After graduating with a medical degree in the former Yugoslavia, Pavicevic worked as a medical school instructor for three years and then began to pursue a PhD, which led him to the University of Tennessee Health Science Center (UTHSC) in Memphis. There he did postdoctoral training in molecular pharmacology and earned a master’s in public health.
His introduction to research in nursing science led Pavicevic to earn his BSN from UTHSC, Memphis and then to further pursue research and teaching in nursing by enrolling in the UAB School of Nursing PhD program.
In his research training program in cardiovascular molecular pharmacology and experimental therapeutics, Pavicevic gained valuable knowledge and experience in molecular sciences. In turn this led him to focus on the damage different types of chemicals can do to human cells which led to an interest in how, as a nurse, to deal with such hazards when they arise in our environment.
“My focus is on the chemicals in the environment that cause poor health outcomes,” Pavicevic said. “For example, air pollution, water pollution or industrial pollution – anything chemical we are coming in contact with or are exposed to that makes us sick. I am also particularly interested in how this relates to emergency personnel and first responders who are often exposed to pollutants as part of their jobs.”
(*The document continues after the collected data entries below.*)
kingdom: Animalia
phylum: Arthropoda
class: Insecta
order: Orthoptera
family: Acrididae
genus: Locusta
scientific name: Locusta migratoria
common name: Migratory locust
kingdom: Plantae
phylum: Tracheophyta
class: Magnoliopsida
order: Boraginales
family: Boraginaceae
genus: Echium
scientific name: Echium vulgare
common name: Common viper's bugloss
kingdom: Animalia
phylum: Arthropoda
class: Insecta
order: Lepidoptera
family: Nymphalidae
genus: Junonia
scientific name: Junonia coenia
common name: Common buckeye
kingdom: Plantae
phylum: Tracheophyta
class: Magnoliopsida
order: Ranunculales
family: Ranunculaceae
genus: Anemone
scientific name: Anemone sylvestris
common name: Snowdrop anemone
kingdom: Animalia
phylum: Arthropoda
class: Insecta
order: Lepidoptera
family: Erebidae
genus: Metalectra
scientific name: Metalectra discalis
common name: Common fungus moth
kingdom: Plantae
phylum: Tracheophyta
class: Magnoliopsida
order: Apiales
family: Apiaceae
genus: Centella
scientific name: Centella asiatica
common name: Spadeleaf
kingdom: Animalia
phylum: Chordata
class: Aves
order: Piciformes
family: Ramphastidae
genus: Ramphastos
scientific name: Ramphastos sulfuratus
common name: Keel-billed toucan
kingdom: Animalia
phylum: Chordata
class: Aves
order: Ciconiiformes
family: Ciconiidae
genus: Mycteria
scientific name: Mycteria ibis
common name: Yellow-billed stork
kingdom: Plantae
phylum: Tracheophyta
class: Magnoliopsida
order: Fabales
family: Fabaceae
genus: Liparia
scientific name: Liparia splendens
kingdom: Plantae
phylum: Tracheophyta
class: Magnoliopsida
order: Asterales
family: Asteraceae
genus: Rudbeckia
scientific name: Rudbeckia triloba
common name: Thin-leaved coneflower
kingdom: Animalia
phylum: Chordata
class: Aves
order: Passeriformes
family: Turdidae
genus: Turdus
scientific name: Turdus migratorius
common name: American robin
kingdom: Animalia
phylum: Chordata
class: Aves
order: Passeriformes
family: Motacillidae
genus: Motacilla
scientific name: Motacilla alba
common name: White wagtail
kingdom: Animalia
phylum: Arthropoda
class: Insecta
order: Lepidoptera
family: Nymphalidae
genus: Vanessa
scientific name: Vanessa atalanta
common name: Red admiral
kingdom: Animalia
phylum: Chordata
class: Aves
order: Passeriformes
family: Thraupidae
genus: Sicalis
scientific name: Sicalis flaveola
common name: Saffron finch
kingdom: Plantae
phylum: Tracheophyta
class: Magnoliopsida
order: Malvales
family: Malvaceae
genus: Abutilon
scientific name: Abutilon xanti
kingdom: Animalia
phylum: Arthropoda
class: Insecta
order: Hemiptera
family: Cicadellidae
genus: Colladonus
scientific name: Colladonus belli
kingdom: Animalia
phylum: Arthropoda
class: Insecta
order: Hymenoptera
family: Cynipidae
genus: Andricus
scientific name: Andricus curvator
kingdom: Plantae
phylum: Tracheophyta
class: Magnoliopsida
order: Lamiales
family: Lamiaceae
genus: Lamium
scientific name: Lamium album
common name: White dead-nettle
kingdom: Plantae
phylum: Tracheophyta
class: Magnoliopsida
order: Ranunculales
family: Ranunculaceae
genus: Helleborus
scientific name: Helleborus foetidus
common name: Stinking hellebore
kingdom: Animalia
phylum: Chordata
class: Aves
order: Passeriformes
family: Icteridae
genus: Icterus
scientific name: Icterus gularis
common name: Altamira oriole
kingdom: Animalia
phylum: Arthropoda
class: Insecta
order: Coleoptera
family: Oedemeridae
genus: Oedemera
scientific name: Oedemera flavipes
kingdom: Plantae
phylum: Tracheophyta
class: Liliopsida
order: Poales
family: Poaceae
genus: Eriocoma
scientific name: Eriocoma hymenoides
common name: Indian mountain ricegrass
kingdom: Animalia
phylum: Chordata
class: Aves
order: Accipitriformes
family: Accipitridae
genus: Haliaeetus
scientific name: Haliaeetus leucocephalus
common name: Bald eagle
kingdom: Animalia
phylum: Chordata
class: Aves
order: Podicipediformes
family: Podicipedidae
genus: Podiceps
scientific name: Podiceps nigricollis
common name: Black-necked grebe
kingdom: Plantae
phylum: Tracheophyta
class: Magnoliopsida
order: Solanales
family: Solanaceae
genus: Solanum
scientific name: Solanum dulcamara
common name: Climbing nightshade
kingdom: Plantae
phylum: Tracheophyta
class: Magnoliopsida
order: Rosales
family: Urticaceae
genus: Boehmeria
He is currently involved in a study of firefighters, police officers, paramedics and truck drivers exposed to environmental hazards in the line of duty and believes his Jonas Scholar funding and experience will allow him to do more such projects that could potentially have global impact.
“The impact will definitely be global because this is about global pollution and health outcomes,” Pavicevic said. “My part will be small, but I feel it will be significant.”
The Jonas Doctoral Nurse Scholars Program continues to be a growing source of funding for students who want to become doctorally-prepared nursing faculty or advanced practice nurses and the UAB School of Nursing continues to benefit from this expansion.
In the initial Jonas Scholars cohort in 2008, six scholars where selected from four schools in three states. In 2012, the first cohort in which UAB School of Nursing students were among the recipients, a Jonas Veterans Healthcare Scholars program was also instituted and a total of 153 Jonas Nurse Leader Scholars and 54 Jonas Veterans Healthcare Scholars were selected from 88 schools in all 50 states.
In the 2016-18 cohort, the program will support 425 scholars, 300 Jonas Nurse Leader Scholars and 125 Jonas Veterans Healthcare Scholars.